Итак, мы дошли до того места, когда Ули, Чирвянгук и Махоня устали уговаривать подозрительного зайца и пошли от него прочь.
Слушай, что было дальше:
- Эй, погодите! Погодите - погодите, - нагнал он их и попросил, - простите вы меня. Жизнь такая, заячья… кругом опасности… вот и перестраховываешься.
Все молчали.
- Я больше не буду, – жалобно сказал заяц, и кончики его ушей покраснели от волнения. – Не оставляйте меня здесь. Вот я смотрю, вы такие дружные, добрые, хорошие, - возьмите с собой, я помогу вам домик Улин искать. У меня нюх, знаете какой?! – У-ух, какой у меня нюх, просто собачий (тут он боязливо пригнулся от звука самим же произнесенного слова). У меня потому и имя – Нюхтик.
Друзья заулыбались, а заяц косо поглядел на них, недоверчиво так поглядел, но потом вдруг тоже заулыбался, потому что почувствовал их симпатию, поверил, что никто над ним не смеется, а все наоборот – радуются.
И вот они стояли и улыбались друг другу во весь рот, а потом начали смеяться от души, и смех был такой заразительный, что казалось, будто все вокруг – и деревья, и трава, и цветы - подхватили его и хохочут вместе заливисто и весело.

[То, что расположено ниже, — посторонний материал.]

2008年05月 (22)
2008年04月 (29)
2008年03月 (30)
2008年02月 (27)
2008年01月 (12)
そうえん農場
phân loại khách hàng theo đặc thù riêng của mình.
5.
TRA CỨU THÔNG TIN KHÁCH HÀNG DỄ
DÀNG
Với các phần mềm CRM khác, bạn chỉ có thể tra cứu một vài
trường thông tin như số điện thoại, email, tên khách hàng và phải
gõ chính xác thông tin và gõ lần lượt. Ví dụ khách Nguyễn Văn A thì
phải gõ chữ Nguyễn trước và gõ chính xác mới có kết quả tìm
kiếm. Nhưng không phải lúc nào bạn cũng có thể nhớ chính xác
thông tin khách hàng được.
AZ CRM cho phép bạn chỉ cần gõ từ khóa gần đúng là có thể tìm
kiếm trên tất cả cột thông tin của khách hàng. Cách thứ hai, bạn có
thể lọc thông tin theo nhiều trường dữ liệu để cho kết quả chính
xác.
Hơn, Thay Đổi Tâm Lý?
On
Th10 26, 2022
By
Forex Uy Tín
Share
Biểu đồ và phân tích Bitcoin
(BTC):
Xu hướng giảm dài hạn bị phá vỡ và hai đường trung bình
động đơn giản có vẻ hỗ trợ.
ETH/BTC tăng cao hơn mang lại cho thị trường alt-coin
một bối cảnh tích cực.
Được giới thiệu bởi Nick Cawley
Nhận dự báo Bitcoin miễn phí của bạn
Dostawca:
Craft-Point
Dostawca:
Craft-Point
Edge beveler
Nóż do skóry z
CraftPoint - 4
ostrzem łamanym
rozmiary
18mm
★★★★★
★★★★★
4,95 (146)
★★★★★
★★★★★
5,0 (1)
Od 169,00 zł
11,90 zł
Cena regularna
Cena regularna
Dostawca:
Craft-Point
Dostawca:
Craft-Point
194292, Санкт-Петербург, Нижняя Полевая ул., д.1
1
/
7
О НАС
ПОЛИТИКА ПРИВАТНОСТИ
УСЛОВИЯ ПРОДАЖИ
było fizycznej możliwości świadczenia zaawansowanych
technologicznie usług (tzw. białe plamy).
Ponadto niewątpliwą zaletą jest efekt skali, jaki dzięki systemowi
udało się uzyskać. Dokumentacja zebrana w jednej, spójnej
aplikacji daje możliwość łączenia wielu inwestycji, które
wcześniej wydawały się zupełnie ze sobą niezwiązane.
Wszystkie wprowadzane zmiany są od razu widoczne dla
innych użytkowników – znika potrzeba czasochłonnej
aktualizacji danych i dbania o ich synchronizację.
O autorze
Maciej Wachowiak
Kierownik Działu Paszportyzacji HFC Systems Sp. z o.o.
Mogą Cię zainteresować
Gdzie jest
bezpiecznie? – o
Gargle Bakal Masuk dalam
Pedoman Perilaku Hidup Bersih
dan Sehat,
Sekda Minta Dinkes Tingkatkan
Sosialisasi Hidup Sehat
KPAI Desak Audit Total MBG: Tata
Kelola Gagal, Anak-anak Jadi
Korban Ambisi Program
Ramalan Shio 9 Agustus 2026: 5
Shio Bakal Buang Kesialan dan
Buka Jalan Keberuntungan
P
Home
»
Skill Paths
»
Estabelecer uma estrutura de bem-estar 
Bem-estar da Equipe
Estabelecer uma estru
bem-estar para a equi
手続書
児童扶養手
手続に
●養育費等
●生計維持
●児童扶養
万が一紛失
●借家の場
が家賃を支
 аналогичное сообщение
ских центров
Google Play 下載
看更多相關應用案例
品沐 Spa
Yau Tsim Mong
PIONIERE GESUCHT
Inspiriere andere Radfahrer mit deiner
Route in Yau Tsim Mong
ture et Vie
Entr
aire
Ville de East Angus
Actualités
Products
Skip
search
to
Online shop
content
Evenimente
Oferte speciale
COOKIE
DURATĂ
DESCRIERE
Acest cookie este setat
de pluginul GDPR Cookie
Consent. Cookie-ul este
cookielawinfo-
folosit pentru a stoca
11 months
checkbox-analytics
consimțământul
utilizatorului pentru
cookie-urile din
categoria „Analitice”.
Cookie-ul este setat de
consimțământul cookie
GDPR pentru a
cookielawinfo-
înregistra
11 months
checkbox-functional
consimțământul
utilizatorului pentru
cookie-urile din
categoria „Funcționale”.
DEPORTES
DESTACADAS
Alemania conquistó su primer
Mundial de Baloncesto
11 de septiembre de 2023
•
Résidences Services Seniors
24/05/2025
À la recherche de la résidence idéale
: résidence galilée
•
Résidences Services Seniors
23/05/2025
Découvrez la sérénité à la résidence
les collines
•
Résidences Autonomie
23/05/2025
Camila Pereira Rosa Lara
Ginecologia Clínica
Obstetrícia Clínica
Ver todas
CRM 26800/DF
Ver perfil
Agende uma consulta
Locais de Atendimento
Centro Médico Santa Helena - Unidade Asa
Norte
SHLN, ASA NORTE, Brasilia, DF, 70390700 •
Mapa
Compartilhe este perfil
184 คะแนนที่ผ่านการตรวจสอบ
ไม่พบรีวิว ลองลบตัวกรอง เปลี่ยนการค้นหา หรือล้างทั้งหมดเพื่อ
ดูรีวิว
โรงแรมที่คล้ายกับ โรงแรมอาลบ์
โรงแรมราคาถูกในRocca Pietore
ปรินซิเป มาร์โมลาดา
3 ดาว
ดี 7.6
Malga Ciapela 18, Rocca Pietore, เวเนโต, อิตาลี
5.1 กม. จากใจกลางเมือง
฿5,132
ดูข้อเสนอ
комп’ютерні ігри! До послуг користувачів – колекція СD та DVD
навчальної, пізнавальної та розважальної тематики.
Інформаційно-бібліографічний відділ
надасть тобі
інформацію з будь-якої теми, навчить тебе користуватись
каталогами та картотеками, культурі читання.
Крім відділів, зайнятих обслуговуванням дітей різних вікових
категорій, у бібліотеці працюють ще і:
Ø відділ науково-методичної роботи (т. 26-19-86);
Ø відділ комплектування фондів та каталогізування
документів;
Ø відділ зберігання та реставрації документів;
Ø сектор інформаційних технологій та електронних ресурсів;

Насмеявшись, компания первым делом обсудила насущный вопрос: не пора ли подкрепиться? И после того, как все перекусили, - кто травкой, кто сухариками, - снова задумались о поисках потерянного домика.
Заяц принялся обнюхивать Ули со всех сторон, Чирвянчгук пробовал голос, чтобы запеть впервые в жизни, а Ули училась петь одновременно с разглядыванием окружающего пространства… Она даже сделала открытие: эти два занятия легче всего объединить, если петь о том, что видишь. И затянула своим тоненьким голоском:
«Вот полянка зеленеет,
на ней травушка растет…
здесь ромашка, там букашка,
все смеется и поет».
Махоня с восторгом глядел на малышку Ули, восхищенный ее сочинительским талантом. Он впервые в жизни видел поэта, да еще песенника.
Наконец Нюхтик произнес: - Все! Я готов… только боюсь один идти на запах. Кто со мной? Его спрашивают: - А далеко идти, как ты думаешь? Нюхтик потянул носом воздух, подумал немножко и сказал:
- Да нет, не очень.
Тогда Ули предложила:
- А давайте все вместе пойдем?
Возражать никто не стал, и компания отправилась за зайцем. Он прыгнет разок, и пока принюхивается, его как раз нагоняет Махоня с громко поющей Ули на руках. А Чирвянчгук рядышком ползет, - он такой длинный, что ему заячий прыжок – совсем небольшое расстояние, ползет – и тоже поет тихонечко себе под нос что-то, и вид у него при этом очень довольный.
Но вот Нюхтик остановился надолго. Водил - водил носом, смотрел - смотрел по сторонам, да как закричит: - Во-о-т! Вот он!!! Скок, – и у домика потерянного. Сколько же было радости! И не сказать, у кого больше – у хозяйки найденной пропажи или у ее друзей.
А что же дальше?
Вдруг оказалось, что уже вечер, в лесу посвежело, потемнело. Пора было задуматься о ночлеге. Хорошо, что поблизости оказалась маленькая уютная полянка. Все вместе веточек насобирали, шалашик поставили, Чирвянчгук вокруг него кольцом обвился, а остальные внутри устроились. Даже ужинать не стали, так спать захотелось.
И приснился ночью гномику сон, будто приносит ему тот же самый почтальон телеграмму, в которой написано: «Молодец, Махоня. До скорой встречи! Твоя Мечта». Обрадовался, конечно, и только хотел на адрес взглянуть,.. но тут, как назло, проснулся. Ох, и ругал же он себя за медлительность. Да только что в том толку, когда дело уже сделано? Встал хмурый, молчит, ни на кого не смотрит. Друзья к нему с вопросами, а он только отмахивается.
Наконец, не выдержал и рассказал про свой сон. Рассказал – и сразу легче ему стало. И никто Махоню не упрекнул, только сочувственно посмотрели все на него и стали думать, куда же дальше путь держать. Стали расспрашивать гнома, как его Мечта выглядит, и где она может его ждать. А у того – никаких предположений. Совсем никаких.
Вот так. Может, у тебя есть предположения о том, как выглядит эта Мечта, и где она может ждать Махоню?